Baker's gameplay in the 2015 season surprisingly progressed so much that he beat out new free agent acquisition, Stephen Paea, for the starting left defensive end position. In the Week 4 win against the Eagles, he recorded two sacks on quarterback Sam Bradford, which was his first multi-sack game. At the end of the regular season, he recorded a new career-high of six sacks, which earned him the $280,000 bonus in his contract.
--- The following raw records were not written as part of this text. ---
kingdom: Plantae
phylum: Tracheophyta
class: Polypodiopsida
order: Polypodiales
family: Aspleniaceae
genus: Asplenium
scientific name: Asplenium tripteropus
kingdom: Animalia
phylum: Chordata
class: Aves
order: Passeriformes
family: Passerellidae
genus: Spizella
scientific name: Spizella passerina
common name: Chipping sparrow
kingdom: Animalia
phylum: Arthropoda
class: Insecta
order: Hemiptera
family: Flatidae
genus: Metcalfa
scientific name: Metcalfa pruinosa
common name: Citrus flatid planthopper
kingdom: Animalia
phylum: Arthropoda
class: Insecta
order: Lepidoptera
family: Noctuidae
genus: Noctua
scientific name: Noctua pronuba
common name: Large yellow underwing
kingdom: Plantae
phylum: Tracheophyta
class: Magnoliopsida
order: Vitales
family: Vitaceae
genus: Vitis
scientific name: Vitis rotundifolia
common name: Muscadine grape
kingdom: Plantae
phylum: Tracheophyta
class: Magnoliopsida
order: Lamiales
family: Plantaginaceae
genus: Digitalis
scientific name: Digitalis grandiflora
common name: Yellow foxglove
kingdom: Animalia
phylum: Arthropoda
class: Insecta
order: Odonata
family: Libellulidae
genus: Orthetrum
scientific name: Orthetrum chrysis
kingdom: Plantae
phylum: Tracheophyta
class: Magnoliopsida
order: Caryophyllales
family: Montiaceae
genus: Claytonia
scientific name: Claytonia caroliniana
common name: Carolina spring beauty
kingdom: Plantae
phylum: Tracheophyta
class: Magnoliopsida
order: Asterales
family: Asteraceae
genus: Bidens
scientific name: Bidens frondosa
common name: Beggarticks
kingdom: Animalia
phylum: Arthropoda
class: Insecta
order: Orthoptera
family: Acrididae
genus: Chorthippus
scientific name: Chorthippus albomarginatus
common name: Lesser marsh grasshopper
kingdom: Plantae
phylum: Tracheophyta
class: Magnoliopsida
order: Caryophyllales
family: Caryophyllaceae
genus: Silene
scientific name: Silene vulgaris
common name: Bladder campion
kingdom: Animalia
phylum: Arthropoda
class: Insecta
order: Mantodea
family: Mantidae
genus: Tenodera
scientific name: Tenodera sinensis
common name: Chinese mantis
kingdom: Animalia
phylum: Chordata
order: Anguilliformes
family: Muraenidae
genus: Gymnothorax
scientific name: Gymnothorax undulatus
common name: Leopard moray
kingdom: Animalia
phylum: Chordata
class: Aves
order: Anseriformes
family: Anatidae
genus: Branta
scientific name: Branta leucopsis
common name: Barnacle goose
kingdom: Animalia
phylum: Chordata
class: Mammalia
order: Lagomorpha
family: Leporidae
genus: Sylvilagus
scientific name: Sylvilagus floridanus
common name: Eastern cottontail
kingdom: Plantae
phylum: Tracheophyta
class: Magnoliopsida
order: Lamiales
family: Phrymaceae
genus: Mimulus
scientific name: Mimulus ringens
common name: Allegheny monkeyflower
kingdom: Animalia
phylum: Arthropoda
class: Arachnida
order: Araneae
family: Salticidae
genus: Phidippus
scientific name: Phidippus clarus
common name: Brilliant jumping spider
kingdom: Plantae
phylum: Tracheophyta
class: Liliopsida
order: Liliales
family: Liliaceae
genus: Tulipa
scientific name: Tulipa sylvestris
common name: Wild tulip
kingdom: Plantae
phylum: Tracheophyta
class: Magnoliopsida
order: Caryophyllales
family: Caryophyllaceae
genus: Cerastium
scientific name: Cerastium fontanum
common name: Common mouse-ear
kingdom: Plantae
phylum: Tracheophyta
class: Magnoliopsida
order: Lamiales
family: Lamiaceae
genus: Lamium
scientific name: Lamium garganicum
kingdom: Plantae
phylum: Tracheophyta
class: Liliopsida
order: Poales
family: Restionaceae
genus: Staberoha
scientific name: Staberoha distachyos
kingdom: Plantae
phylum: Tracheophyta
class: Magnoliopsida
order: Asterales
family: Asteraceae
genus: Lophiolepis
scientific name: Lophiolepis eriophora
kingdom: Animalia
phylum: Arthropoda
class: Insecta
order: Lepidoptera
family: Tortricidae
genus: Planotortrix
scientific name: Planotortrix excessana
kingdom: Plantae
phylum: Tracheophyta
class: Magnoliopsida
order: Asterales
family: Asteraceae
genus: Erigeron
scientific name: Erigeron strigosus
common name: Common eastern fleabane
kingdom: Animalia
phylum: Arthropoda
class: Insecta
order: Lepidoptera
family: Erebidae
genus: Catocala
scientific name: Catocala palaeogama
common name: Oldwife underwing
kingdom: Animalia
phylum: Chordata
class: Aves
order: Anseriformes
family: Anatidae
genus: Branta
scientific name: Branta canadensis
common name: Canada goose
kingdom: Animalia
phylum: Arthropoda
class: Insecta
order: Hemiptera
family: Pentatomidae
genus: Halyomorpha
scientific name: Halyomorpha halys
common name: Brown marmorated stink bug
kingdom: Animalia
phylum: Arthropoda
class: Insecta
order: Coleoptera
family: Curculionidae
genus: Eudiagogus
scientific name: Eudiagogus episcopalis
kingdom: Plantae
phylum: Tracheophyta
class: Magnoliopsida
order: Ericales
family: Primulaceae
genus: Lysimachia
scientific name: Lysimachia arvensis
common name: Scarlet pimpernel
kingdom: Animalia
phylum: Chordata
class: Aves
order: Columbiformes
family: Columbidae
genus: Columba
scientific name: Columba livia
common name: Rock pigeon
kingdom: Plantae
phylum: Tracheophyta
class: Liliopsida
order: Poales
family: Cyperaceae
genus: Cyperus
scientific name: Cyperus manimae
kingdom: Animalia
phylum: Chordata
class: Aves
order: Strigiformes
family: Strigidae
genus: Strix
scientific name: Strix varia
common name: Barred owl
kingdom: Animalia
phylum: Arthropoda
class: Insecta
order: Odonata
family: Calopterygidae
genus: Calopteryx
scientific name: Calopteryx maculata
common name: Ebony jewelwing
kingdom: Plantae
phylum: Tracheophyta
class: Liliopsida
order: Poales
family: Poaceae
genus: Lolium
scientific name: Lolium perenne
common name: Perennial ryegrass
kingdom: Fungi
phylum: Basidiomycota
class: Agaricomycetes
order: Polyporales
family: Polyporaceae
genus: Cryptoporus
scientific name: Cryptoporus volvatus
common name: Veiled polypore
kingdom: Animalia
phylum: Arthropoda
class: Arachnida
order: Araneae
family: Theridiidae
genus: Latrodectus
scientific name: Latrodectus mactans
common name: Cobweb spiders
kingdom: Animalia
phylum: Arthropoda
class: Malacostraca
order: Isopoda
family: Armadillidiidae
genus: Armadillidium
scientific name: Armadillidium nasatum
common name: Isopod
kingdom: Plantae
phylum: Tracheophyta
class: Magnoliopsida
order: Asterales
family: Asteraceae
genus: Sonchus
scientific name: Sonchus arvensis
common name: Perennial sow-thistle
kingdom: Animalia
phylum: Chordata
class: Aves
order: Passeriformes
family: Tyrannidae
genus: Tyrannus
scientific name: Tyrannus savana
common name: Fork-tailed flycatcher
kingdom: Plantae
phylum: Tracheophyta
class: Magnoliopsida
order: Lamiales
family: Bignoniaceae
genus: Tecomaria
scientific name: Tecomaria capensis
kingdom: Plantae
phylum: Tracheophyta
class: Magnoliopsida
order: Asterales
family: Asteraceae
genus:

===Tampa Bay Buccaneers===
On March 9, 2017, Baker signed a three-year contract with the Tampa Bay Buccaneers. His contract was worth $15.75 million with $9 million guaranteed. In his lone season with the Buccaneers, Baker recorded 33 tackles and 0.5 sacks. On February 20, 2018, he was released by the Buccaneers after one season.

===Cincinnati Bengals===
On March 7, 2018, Baker signed a one-year contract with the Cincinnati Bengals. He was released on August 24, 2018.

==NFL career statistics==

Legend
| Bold | Career high |

===Regular season===

Year: Team; Games; Tackles; Interceptions; Fumbles
GP: GS; Cmb; Solo; Ast; Sck; TFL; Int; Yds; TD; Lng; PD; FF; FR; Yds; TD
2009: DEN; 1; 0; 0; 0; 0; 0.0; 0; 0; 0; 0; 0; 0; 0; 0; 0; 0
2010: MIA; 1; 0; 0; 0; 0; 0.0; 0; 0; 0; 0; 0; 0; 0; 0; 0; 0
2012: WAS; 14; 0; 15; 8; 7; 0.0; 0; 0; 0; 0; 0; 1; 0; 0; 0; 0
2013: WAS; 15; 3; 27; 16; 11; 1.0; 5; 0; 0; 0; 0; 1; 0; 0; 0; 0
2014: WAS; 15; 12; 39; 24; 15; 1.0; 4; 0; 0; 0; 0; 0; 0; 0; 0; 0
2015: WAS; 16; 10; 53; 26; 27; 6.0; 10; 0; 0; 0; 0; 1; 3; 2; 0; 0
2016: WAS; 16; 16; 47; 29; 18; 3.5; 7; 0; 0; 0; 0; 2; 2; 0; 0; 0
2017: TAM; 15; 14; 33; 24; 9; 0.5; 2; 0; 0; 0; 0; 2; 0; 0; 0; 0
Career: 93; 55; 214; 127; 87; 12.0; 28; 0; 0; 0; 0; 7; 5; 2; 0; 0

===Playoffs===

Year: Team; Games; Tackles; Interceptions; Fumbles
GP: GS; Cmb; Solo; Ast; Sck; TFL; Int; Yds; TD; Lng; PD; FF; FR; Yds; TD
2012: WAS; 1; 0; 1; 0; 1; 0.0; 0; 0; 0; 0; 0; 0; 0; 0; 0; 0
2015: WAS; 1; 1; 2; 2; 0; 0.0; 0; 0; 0; 0; 0; 0; 0; 0; 0; 0
Career: 2; 1; 3; 2; 1; 0.0; 0; 0; 0; 0; 0; 0; 0; 0; 0; 0

==Personal life==
Baker has been childhood friends with nose tackle Terrance Knighton and Damik Scafe since high school, where the three of them were teammates. Knighton was Baker's best man in his wedding to ESPN talent producer, Jamila Phillips, on March 14, 2015.

On January 7, 2016, Baker's first child, Aria, was born.

He suffered a stroke in January 2023, but survived.

===Legal issues===
While attending Penn State, Baker was sentenced to two years of probation after pleading guilty two cases of assault on May 16, 2008.